| Problem 1 |
In the text about the campervan site plan, give the passage from "He and his wife" up to and including "there in 2017." again, with "wife" renamed to "spouse".
| Problem 2 |
Answer these about the campervan site text:
(a) How many campervan bays does Donald Black want to create?
(b) Where is Stephen Ritchie based?
(c) In what year was planning permission received for a new house and farm buildings at Leiteir Feannagan?

Donald Black wants to create 12 campervans bays, hook-up and effluent disposal facilities as part of the farm holding at Leiteir Feannagan.
His planning agent Grantown-based Stephen Ritchie has told planners that the development will be an exemplar overnight campervan site.
He said the development would address a “real need” in the area, and make a positive contribution to local tourism and visitor management in the Cairngorms National Park.
The application lodged with Highland Council’s planning service states that Mr Black has scaled down farming operations with the sale of the main farm and prize herd of cattle as part of phased retiral plans.
He and his wife continue to farm in a smaller scale in the Garlyne Brae area and in the Causer and Lettoch areas on the edge of Nethy Bridge.
Mr Ritchie states: “They have plans to move to their smaller farm holding at Leiteir Feannagan in the Garlyne Brae area and received planning permission for a new house and farm buildings there in 2017.
“They have also diversified and grow a limited range of vegetable crops for their own consumption and selling locally.

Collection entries

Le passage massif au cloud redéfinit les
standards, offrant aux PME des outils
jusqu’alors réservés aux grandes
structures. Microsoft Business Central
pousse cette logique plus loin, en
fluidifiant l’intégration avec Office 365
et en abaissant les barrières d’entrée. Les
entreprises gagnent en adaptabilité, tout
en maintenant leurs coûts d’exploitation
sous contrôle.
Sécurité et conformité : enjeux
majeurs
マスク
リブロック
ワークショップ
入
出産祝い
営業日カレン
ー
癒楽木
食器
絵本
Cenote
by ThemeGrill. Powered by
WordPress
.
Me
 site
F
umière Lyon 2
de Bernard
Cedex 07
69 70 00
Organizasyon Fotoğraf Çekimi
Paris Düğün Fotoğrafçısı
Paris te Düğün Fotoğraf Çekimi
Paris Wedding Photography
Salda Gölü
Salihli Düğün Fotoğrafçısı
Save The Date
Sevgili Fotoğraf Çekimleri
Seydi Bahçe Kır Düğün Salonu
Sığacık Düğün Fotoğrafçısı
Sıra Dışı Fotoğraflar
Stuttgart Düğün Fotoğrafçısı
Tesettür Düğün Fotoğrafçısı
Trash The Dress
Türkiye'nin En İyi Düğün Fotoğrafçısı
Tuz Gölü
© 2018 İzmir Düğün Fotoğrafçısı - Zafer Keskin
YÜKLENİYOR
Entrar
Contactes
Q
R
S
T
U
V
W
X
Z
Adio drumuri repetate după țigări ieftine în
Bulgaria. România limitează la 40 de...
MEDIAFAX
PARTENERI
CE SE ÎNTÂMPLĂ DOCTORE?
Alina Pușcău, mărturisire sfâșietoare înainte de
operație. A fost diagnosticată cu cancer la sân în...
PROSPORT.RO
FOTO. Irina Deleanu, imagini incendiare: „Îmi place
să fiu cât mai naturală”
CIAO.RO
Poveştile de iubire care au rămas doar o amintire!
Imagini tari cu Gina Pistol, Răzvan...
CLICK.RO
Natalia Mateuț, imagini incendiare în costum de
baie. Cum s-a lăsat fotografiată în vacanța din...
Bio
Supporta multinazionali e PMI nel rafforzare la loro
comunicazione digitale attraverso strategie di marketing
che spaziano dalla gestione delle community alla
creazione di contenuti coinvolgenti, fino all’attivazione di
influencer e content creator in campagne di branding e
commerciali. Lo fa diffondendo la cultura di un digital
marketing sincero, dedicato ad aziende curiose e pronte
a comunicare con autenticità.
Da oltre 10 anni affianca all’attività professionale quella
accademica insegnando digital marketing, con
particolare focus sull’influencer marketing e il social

| Problem solution 1 |
He and his spouse continue to farm in a smaller scale in the Garlyne Brae area and in the Causer and Lettoch areas on the edge of Nethy Bridge.
Mr Ritchie states: “They have plans to move to their smaller farm holding at Leiteir Feannagan in the Garlyne Brae area and received planning permission for a new house and farm buildings there in 2017.

| Problem solution 2 |
(a) 12
(b) Grantown
(c) 2017